What is AWS Lambda?
A compute service, AWS Lambda allows a user to run code without any servers. It automatically manages and provisions the underlying compute resources. Lambda requires zero administration when it comes to running code for virtually any type of application or backend service. It only runs the code when needed and can also scale on its own. The good news is that you only pay for the computing time, and not when the code is not running.
Other AWS services can be extended by using Lambda with custom logic or creating a back-end service that operates on AWS performance, security, and scale. Lambda uses high-availability compute infrastructure and does all the resource administration including operating system and server maintenance, code and security patch deployment, code monitoring and logging, as well as capacity provisioning and automatic scaling. It only requires the code from a user. Lambda functions in different languages such as Java, Python, Go, Node.js, and so on. It also uses both container and serverless tools like Docker Command Line Interface (CLI), AWS Serverless Application Model (SAM), build, test, and deploy the functions. AWS offers 140 services for which you can either set up a code to automatically trigger it or you can enable it from any mobile or web app.
How does AWS Lambda work?
The code you want to run on this Function-as-a-Service platform is called a Lambda function. Once it is created it is saved and ready whenever triggered just like a formula in a spreadsheet. Along with the function name and resource requirements, it also includes code and associated information. Since it is not attached to any infrastructure, Lambda can swiftly launch as many copies of the function as required to meet the scale of incoming events. Once the code is loaded in the platform, it can associate your function with certain AWS resources. An example of this can be the Amazon DynamoDB table, Amazon SNS notification, or Amazon Kinesis stream, a certain Amazon S3 bucket. As the resource changes, it executes the function and manages it to accommodate incoming requests.
When should I use AWS Lambda?
AWS Lambda can be used in several application scenarios. The only condition is that your application code is run using Lambda standard runtime environment and within the resources that it offers.

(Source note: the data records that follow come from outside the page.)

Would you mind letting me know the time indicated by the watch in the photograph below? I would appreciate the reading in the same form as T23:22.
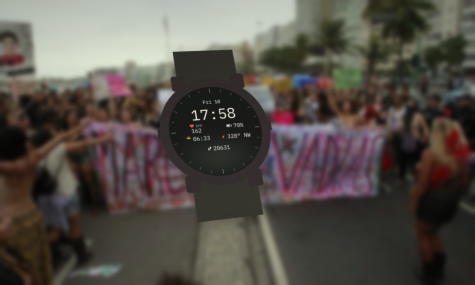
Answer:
T17:58
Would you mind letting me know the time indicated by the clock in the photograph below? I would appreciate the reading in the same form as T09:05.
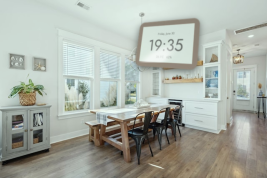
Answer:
T19:35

Lambda only requires you to be responsible for your code. It manages all the other resources including the balance of memory, network, and CPU. This means you cannot log in to compute instances or even customize the operating systems on the provided runtimes. It is only due to these limitations that Lambda can perform the administrative and operational activities on its own.
AWS does offer other compute services that let you manage your own compute resources. This includes Amazon Elastic Compute Cloud (Amazon EC2) which allows you to customize the whole software stack network, operating systems, and security settings. AWS Elastic Beanstalk let you deploy and scale applications on to Amazon Elastic Compute Cloud.

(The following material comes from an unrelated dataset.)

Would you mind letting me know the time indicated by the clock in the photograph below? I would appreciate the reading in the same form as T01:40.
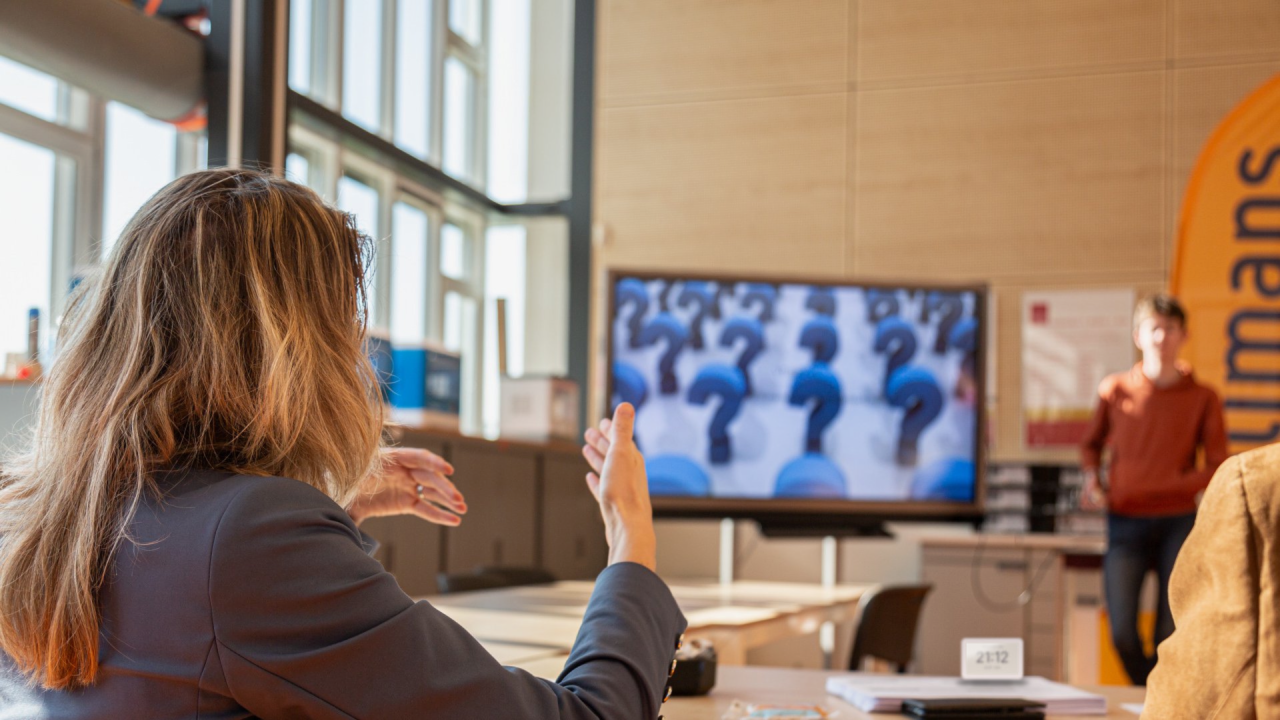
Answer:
T21:12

What are the benefits of AWS Lambda?
Serverless and Stateless — This is the biggest benefit of AWS Lambda, that it runs automatically without needing any infrastructure. Prepare a code and upload it to Lambda as a zip file or container image.
It automatically scales the application as a response to each event. While the code runs parallel and processes all the triggers, scaling according to the workload. It is capable to process a few requests per day to hundreds of them per second.
AWS Lambda only charges for the compute time a user consumes. Thus, you never have to pay for infrastructure, and a user is charged based on milliseconds. So, you are being charged for code executes and whenever the code is triggered.
AWS Lambda enables users to optimize code execution time by opting for the correct memory size for the function. Provisioned Concurrency allows you to keep your functions initialized and hyper-ready to react within a few milliseconds.